---- Given entries

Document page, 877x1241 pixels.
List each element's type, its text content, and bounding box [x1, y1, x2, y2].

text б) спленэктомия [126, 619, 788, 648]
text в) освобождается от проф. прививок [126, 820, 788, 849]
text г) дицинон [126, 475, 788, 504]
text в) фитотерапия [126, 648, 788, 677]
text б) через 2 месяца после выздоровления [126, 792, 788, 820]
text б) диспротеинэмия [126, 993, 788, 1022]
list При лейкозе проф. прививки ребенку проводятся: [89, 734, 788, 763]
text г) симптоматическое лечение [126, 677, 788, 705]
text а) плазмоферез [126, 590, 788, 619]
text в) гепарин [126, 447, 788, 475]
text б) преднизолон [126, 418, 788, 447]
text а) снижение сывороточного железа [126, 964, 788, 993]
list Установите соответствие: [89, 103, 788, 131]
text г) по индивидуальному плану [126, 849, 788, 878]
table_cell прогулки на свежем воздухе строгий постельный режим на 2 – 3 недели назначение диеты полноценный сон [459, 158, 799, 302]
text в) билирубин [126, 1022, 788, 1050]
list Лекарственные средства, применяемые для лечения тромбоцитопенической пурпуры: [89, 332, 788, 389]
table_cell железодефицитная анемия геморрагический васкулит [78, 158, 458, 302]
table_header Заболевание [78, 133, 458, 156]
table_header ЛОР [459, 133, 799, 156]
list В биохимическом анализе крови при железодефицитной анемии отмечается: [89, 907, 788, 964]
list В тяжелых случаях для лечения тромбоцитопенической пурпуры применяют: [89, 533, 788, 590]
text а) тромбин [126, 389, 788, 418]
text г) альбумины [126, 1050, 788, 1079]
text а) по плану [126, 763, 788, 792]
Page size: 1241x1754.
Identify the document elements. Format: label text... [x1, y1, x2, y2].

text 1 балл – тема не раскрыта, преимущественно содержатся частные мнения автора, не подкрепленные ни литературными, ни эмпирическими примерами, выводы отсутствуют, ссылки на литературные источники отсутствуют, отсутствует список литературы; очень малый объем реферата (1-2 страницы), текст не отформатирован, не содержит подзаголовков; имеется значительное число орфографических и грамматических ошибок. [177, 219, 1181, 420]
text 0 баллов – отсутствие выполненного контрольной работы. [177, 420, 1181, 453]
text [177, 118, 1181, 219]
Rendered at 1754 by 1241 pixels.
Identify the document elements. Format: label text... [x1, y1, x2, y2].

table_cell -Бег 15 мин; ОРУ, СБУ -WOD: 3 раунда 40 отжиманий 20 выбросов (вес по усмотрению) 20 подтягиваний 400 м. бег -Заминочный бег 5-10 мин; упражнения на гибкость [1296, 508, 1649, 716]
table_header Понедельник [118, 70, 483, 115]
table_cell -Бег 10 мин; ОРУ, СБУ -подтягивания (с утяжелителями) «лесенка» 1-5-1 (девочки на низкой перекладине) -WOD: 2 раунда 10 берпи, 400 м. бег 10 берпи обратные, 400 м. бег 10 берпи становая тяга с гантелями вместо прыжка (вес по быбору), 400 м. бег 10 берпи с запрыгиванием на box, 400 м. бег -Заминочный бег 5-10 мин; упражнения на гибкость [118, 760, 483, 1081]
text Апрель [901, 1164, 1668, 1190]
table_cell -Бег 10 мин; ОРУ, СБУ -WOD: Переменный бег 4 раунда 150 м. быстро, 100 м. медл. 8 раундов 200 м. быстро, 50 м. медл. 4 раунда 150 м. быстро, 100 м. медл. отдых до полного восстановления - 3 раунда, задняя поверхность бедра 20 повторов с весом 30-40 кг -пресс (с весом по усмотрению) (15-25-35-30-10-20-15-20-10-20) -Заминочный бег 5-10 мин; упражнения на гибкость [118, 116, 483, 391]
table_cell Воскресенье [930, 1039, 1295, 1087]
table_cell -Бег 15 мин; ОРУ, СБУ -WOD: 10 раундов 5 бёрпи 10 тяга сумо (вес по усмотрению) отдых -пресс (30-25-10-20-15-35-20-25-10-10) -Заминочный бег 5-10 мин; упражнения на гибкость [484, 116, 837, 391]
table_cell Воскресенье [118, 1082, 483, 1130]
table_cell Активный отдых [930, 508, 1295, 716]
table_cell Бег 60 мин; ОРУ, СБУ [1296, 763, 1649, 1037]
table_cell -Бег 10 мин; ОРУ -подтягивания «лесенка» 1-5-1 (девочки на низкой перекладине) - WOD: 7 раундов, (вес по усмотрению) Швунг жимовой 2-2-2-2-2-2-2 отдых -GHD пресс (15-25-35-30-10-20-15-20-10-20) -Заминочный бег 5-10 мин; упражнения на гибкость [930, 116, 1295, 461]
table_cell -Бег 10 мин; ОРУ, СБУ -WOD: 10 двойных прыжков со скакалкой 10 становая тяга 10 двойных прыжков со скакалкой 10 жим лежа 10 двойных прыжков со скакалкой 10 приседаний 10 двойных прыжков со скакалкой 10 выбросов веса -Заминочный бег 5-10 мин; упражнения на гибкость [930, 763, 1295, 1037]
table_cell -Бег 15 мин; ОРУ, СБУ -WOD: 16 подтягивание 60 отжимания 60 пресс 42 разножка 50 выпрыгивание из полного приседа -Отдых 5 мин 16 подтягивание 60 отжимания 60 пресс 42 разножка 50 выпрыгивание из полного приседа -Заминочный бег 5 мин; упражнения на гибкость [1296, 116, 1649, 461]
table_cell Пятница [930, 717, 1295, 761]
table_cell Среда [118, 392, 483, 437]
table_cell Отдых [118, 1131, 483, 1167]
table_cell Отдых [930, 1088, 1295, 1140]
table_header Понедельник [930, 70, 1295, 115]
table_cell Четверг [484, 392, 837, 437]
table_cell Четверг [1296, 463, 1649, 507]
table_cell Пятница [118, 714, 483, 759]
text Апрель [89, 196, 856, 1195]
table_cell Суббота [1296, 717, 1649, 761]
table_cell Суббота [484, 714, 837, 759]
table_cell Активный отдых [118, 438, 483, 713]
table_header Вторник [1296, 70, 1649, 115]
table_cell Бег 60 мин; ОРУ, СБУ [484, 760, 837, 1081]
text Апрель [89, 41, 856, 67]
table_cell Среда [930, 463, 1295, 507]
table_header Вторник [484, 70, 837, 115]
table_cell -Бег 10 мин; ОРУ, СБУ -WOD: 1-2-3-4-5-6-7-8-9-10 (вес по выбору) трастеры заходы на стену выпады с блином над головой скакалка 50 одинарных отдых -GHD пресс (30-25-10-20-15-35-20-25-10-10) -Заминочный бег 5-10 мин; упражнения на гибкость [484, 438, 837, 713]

--------

# Your assignment
Work out how many lines in the entries above include the word "лесенка". Respond with only the number.

# Result for this exercise
2